On 17 April 2014 13:46, John Byrne <john(a)bodkinprints.co.uk> wrote:
<snip>
Most of Charles' factors below relate better to
views and
controversialness than article quality, and
article quality has a limited ability to increase views, as study of FAs
before and after expansion will show.
I was of course giving the most brief and telegraphic indications, just so
as to unpick the acronym. A much fuller discussion is in Chapter 4 of How
Wikipedia Works, so I hardly need go into all those things here and now.
Personally I'd think the lack of 1 to say 4 dominant editors in the stats
is a more reliable warning sign than "A single editor, or essentially only
one editor with
tweaking" in most subjects. Nothing is more characteristic of a popular
but poor article than a huge list of contributors, all with fewer than 10
edits.
Depends what you are talking about. The point here, and similarly in other
places, though, is that it might be good or it might be bad to have a
single editor. "More research required", as usual, but you are then
researching something definite, and this is what we all do: check out a
user page. A machine could at least make a rough guess, and work has been
done on reputation systems.
The "single-purpose account" is a warning flag, and such editing tends to
go with article creation about fringe things where others may hardly
bother. As I hinted, there can be false positives with single editors, but
it is a useful attack on the issue, surely.
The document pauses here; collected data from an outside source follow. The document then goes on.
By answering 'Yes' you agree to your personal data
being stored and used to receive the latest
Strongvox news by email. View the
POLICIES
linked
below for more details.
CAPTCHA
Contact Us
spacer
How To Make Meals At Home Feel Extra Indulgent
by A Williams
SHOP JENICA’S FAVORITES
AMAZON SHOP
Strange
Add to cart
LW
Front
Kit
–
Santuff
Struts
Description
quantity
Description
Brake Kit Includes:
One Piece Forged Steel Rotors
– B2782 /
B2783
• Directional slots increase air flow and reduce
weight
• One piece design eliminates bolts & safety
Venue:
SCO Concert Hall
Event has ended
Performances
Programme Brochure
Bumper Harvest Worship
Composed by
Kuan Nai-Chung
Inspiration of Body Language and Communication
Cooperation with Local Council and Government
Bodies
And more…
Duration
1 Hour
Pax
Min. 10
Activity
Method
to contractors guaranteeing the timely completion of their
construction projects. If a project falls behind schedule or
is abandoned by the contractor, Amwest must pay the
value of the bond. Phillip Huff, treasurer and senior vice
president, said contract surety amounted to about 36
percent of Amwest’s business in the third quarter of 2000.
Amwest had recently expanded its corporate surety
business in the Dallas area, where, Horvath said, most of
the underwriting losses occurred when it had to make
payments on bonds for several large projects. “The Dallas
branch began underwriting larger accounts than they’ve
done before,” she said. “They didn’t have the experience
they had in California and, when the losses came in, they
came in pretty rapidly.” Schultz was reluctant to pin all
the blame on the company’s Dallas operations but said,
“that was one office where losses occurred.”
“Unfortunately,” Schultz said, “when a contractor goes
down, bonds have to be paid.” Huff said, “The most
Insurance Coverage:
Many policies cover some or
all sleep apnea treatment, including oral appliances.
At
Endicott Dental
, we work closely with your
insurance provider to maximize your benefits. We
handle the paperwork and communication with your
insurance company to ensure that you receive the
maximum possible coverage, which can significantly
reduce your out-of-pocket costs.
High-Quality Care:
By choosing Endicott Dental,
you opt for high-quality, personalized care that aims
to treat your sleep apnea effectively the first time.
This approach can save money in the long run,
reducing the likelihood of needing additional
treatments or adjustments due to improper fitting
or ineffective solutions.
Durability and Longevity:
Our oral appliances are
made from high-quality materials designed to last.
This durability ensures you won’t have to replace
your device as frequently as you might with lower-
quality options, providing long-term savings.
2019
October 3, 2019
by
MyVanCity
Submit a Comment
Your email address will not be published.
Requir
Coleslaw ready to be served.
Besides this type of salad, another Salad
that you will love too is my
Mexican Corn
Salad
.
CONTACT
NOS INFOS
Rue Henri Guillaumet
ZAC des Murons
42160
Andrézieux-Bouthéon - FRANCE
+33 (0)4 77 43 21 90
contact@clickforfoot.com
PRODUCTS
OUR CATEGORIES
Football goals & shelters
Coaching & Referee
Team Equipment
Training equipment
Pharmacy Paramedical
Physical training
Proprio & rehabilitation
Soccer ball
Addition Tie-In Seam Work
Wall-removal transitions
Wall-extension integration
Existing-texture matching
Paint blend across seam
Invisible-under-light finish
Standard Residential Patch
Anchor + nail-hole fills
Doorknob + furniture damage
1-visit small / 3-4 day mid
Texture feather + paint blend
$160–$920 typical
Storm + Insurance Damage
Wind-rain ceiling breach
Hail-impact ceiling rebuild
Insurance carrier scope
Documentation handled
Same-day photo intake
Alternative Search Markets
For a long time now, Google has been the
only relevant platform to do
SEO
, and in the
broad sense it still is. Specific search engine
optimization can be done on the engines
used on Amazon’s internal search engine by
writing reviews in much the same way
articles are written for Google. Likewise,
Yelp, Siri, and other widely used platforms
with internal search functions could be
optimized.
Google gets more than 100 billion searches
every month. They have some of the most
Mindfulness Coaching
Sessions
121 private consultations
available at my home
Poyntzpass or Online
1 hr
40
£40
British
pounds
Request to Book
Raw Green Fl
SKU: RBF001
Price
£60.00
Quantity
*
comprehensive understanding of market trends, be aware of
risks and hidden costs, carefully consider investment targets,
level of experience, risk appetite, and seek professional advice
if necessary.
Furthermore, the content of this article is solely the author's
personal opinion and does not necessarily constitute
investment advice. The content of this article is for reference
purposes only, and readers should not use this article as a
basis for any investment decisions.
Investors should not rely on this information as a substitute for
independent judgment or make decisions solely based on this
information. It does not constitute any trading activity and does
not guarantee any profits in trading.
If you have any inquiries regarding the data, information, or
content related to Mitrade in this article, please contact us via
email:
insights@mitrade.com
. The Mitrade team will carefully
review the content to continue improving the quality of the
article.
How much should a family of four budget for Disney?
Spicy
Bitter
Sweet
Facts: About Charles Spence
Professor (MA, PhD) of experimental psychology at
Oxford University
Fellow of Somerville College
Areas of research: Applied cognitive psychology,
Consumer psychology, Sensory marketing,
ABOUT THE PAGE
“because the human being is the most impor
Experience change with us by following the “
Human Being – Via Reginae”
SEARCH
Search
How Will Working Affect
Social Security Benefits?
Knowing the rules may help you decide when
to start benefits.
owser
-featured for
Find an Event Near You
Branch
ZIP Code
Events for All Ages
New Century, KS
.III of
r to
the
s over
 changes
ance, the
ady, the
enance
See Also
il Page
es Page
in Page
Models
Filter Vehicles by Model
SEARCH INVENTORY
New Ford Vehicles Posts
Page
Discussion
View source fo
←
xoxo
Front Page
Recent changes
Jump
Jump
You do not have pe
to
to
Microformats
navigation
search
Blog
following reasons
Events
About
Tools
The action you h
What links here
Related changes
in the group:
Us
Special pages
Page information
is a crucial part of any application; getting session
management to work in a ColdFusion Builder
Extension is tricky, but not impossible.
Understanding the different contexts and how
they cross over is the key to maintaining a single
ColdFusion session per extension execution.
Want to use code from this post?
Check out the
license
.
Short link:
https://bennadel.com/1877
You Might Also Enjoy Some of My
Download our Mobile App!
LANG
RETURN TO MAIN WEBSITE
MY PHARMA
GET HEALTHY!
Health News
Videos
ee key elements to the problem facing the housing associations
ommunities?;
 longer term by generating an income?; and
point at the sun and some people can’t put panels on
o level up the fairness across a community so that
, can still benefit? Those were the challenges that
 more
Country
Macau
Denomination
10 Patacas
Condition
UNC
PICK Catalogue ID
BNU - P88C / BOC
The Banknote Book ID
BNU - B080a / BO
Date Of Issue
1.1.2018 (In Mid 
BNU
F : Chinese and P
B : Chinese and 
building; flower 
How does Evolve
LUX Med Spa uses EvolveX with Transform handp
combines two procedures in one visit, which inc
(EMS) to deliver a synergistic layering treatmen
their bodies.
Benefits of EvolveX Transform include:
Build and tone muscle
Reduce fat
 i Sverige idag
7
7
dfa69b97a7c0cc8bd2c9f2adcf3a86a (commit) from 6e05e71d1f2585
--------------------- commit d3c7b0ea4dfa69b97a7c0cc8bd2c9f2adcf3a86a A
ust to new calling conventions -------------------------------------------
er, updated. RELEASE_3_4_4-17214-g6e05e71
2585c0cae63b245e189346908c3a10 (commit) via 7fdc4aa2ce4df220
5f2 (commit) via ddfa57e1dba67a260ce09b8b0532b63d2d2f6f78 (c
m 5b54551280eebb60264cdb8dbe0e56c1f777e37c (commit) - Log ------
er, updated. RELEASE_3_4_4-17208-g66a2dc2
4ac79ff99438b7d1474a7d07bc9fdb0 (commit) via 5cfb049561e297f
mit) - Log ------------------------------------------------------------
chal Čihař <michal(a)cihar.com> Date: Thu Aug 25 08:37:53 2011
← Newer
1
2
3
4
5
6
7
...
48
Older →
The multiple editor phenomenon you are talking about is indeed
characteristic of mediocre articles. We have to recall that "good" articles
make up less than 1% of Wikipedia's articles.
Sadly, the implied notion (at T for Traffic below)
that fairly high views
automatically lead to increased quality is very dubious - we have plenty of
extremely bad articles that have had by now millions of viewers who have
between them done next to nothing to improve the now-ancient text.
No, my point was as before, really. Very low traffic and very high traffic
tell you something. Mid-range traffic doesn't sort the sheep from the
goats.
There is also the question of what use the results of the exercise will
be.
Oh, I agree. But the current "system" does seem skewed towards recognition
of better content, rather than dealing purposefully with the worst 10%.
Picking up the latter in some mechanical way is always worth considering.